A family vacation to Florida in late February ended in jail time for Wauwatosa 6th District Ald. Brian Ewerdt and left him absent from city business for nearly three weeks during a critical time in civic affairs.
Ewerdt, a member of both the Common Council’s Employee Relations and Budget and Finance committees, was excused from the Feb. 22 meetings of those committees and the full council because he was on vacation.
But that same night in Kissimmee, FL, police records show, he was arrested for domestic battery and taken into custody by the Osceola County Sheriff’s Department.
"I was involved in an unfortunate family situation while on vacation in Florida that didn't allow me to attend three city meetings, and for that I am deeply sorry," Ewerdt said in a prepared statement.
"I feel it is important to be honest, knowing elected officials are held to a higher standard," he said. "I invite any constituents to please call me directly to address any concerns."
During the following two weeks, the Employee Relations Committee met once in special session and once in regular session, holding critical discussions on city union workers' contracts and Gov. Scott Walker's budget repair bill. The Common Council also met March 1 but did not address the contracts.
Meanwhile, Ewerdt remained jailed in Florida for 17 days before posting bond and returning to Wisconsin the day before the council was to vote on the contracts on March 15.
According to the police report, the victim, a female relative whose name and relation were not released by police, said Ewerdt had been upset by a car accident he had been in earlier that day and that the two had an argument because he did not want to talk about it.
The report said Ewerdt put his hands around her neck and kicked her in the leg.
In the report, Ewerdt said the aggression was mutual, but another relative who witnessed the incident said Ewerdt was the instigator. The victim called authorities because, she said, she feared further violence.
Under Florida law, officers responding to a case of domestic violence must identify and arrest the party deemed most responsible, and Ewerdt was deemed the “primary aggressor” in the charging document.
The report said he gave substantially the same account of the incident as the victim except that he said he had also been attacked. The arresting officer said Ewerdt confessed to the battery and admitted there had been other minor incidents between himself and the victim that had not been reported to authorities.
Ewerdt was arraigned and charged the next day, and bond was set at $2,000.
Ewerdt, in an interview, said he could not afford to post bail immediately and it took 17 days for a friend to find him a lawyer in Florida and then for the lawyer to find a bail bondsman willing to post the money for someone from out of state.
According to court records, the county abandoned the case in late April, citing "no information filed," because the complainant no longer wished to pursue the matter.
Key meetings on contracts missed
Ewerdt returned to Wauwatosa the day before the Common Council – faced by a large and vocal crowd of citizens – voted down contracts the city had negotiated with three employee unions.
The committee meetings he missed during the preceding three weeks included lengthy and complex presentations of information on the contracts and related effects of the state budget repair bill.
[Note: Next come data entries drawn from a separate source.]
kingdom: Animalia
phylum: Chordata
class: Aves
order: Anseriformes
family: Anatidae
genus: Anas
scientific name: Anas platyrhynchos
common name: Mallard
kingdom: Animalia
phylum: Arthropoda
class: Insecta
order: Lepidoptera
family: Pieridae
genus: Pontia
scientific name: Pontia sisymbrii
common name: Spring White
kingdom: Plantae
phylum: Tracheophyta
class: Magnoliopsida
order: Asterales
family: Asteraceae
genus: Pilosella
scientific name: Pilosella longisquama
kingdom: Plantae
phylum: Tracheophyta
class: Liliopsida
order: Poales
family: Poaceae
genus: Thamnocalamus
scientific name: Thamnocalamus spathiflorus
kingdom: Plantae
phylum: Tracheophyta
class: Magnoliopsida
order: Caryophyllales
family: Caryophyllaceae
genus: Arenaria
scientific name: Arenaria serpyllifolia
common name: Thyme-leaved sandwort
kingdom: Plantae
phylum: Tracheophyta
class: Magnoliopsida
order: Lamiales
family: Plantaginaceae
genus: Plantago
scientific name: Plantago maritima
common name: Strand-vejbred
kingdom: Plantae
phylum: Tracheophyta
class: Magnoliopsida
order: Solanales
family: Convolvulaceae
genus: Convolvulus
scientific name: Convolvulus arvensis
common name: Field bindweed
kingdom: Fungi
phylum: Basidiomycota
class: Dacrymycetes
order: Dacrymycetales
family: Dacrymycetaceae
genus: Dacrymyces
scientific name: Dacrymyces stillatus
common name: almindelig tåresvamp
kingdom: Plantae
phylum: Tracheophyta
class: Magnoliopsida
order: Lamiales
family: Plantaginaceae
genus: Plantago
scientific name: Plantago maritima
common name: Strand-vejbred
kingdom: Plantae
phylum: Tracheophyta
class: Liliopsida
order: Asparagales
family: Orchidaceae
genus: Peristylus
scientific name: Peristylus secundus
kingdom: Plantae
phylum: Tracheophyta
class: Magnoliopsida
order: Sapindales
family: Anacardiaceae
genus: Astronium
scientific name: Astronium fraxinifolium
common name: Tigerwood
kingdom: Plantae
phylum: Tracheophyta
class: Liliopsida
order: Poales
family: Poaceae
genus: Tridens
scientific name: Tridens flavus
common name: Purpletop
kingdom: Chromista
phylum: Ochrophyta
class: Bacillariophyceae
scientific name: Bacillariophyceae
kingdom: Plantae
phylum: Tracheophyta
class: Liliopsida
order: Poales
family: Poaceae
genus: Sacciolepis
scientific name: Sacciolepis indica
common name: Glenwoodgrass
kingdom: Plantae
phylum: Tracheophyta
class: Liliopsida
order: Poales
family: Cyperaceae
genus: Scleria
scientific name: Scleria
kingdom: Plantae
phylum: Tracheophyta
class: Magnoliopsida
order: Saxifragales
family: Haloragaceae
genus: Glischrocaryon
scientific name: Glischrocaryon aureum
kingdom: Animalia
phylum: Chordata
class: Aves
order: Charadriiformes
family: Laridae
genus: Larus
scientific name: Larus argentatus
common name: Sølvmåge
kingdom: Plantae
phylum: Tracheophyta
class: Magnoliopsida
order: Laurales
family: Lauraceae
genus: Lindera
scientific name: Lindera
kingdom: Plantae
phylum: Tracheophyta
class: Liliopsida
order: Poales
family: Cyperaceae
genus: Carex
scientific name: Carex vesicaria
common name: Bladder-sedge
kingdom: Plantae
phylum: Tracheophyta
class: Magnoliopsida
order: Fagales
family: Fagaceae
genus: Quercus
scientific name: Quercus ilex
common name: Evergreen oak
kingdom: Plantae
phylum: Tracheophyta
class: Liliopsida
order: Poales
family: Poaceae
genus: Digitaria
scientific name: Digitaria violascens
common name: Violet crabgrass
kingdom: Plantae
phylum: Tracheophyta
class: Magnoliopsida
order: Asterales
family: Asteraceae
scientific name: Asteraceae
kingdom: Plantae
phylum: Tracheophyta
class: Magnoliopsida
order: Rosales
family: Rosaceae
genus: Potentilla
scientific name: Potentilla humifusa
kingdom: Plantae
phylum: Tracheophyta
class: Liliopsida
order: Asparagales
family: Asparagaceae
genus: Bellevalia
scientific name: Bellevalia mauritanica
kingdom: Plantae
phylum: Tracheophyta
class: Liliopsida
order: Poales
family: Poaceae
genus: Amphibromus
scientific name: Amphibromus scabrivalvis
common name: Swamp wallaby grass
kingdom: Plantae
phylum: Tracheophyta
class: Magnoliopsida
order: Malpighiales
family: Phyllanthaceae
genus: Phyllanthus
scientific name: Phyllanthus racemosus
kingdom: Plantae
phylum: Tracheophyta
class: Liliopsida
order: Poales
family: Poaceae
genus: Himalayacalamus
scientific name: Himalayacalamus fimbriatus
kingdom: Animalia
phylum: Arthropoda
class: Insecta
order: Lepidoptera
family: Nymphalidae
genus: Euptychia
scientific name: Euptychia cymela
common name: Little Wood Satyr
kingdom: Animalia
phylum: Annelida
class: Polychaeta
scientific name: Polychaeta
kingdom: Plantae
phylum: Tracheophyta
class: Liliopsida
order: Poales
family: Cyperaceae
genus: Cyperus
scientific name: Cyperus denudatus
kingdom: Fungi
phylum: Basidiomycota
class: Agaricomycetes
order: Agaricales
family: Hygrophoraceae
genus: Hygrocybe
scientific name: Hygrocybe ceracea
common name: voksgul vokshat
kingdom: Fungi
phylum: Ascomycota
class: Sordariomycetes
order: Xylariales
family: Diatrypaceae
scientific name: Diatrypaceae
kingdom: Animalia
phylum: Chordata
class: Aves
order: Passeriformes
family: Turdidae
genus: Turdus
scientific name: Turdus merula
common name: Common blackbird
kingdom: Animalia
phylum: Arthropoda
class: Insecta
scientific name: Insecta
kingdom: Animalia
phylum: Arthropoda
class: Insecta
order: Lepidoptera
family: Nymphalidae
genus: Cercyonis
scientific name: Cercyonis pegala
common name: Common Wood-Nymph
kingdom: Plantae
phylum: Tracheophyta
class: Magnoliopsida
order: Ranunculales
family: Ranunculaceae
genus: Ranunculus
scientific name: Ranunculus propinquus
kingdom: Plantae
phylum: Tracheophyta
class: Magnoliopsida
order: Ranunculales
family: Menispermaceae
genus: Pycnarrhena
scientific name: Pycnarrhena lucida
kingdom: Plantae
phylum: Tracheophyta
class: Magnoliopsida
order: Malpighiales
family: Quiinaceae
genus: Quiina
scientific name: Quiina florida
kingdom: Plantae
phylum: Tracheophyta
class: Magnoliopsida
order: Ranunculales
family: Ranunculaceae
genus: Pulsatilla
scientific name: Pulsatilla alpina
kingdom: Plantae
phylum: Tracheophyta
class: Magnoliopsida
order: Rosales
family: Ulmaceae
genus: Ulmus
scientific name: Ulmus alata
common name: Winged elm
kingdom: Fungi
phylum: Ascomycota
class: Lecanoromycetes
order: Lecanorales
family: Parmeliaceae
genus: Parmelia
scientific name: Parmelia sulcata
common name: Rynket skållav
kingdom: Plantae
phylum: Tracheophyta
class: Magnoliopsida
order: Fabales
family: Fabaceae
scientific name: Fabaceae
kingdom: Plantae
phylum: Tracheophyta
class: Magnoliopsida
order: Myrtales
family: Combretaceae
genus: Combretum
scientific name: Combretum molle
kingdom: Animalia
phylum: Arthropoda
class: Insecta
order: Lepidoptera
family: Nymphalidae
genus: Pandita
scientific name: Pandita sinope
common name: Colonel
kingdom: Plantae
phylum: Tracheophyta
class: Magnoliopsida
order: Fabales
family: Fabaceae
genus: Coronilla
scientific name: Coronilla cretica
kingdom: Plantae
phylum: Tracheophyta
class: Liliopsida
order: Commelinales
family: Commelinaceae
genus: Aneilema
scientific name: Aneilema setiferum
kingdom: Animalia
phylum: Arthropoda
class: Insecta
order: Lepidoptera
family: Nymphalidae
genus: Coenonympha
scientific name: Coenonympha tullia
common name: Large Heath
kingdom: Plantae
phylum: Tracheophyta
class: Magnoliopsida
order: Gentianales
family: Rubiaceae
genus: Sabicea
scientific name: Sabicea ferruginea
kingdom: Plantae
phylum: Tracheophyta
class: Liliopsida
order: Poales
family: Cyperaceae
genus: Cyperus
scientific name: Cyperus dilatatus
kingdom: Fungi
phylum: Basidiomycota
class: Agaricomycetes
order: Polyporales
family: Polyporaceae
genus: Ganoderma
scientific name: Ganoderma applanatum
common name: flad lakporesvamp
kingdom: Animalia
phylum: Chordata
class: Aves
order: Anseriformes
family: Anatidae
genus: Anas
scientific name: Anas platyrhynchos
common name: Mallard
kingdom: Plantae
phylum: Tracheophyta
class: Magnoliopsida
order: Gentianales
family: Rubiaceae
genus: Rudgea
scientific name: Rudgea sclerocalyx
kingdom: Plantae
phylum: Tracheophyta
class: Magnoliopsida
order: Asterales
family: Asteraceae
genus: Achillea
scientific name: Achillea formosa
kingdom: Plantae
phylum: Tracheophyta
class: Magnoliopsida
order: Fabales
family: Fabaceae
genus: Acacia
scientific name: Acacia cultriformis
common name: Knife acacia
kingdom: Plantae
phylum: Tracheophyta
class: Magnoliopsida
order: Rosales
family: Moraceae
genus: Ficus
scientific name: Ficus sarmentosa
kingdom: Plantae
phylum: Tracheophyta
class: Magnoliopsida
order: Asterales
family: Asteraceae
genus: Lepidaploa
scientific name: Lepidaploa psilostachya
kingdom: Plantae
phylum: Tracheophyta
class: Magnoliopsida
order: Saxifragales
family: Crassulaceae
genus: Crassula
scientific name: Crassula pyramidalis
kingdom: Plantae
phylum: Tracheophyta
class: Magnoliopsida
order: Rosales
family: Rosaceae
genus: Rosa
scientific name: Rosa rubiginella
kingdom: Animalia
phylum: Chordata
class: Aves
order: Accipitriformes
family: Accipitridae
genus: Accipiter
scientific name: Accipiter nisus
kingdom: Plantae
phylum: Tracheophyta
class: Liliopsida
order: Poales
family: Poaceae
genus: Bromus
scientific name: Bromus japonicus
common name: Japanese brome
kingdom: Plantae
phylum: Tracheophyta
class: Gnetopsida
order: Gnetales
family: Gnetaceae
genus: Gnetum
The committee went into closed session for an hour at the March 8 meeting.
"The meetings that were being held by Employee Relations at that time were very important business," said Ald. Peter Donegan, chairman of the committee. "Those were very critical and complicated discussions on employee compensation. They were attended by most aldermen, not just committee members.
"We were developing our position toward all of our unions in light of the budget repair bill. The budget repair bill was the most impactful legislation to affect this city in memory,” said Donegan, who would not comment on Ewerdt's absence.
A review of the minutes of all meetings of the Common Council, the Budget and Finance Committee and the Employee Relations Committee during and immediately following Ewerdt's absence revealed no votes in which his would have been a deciding factor.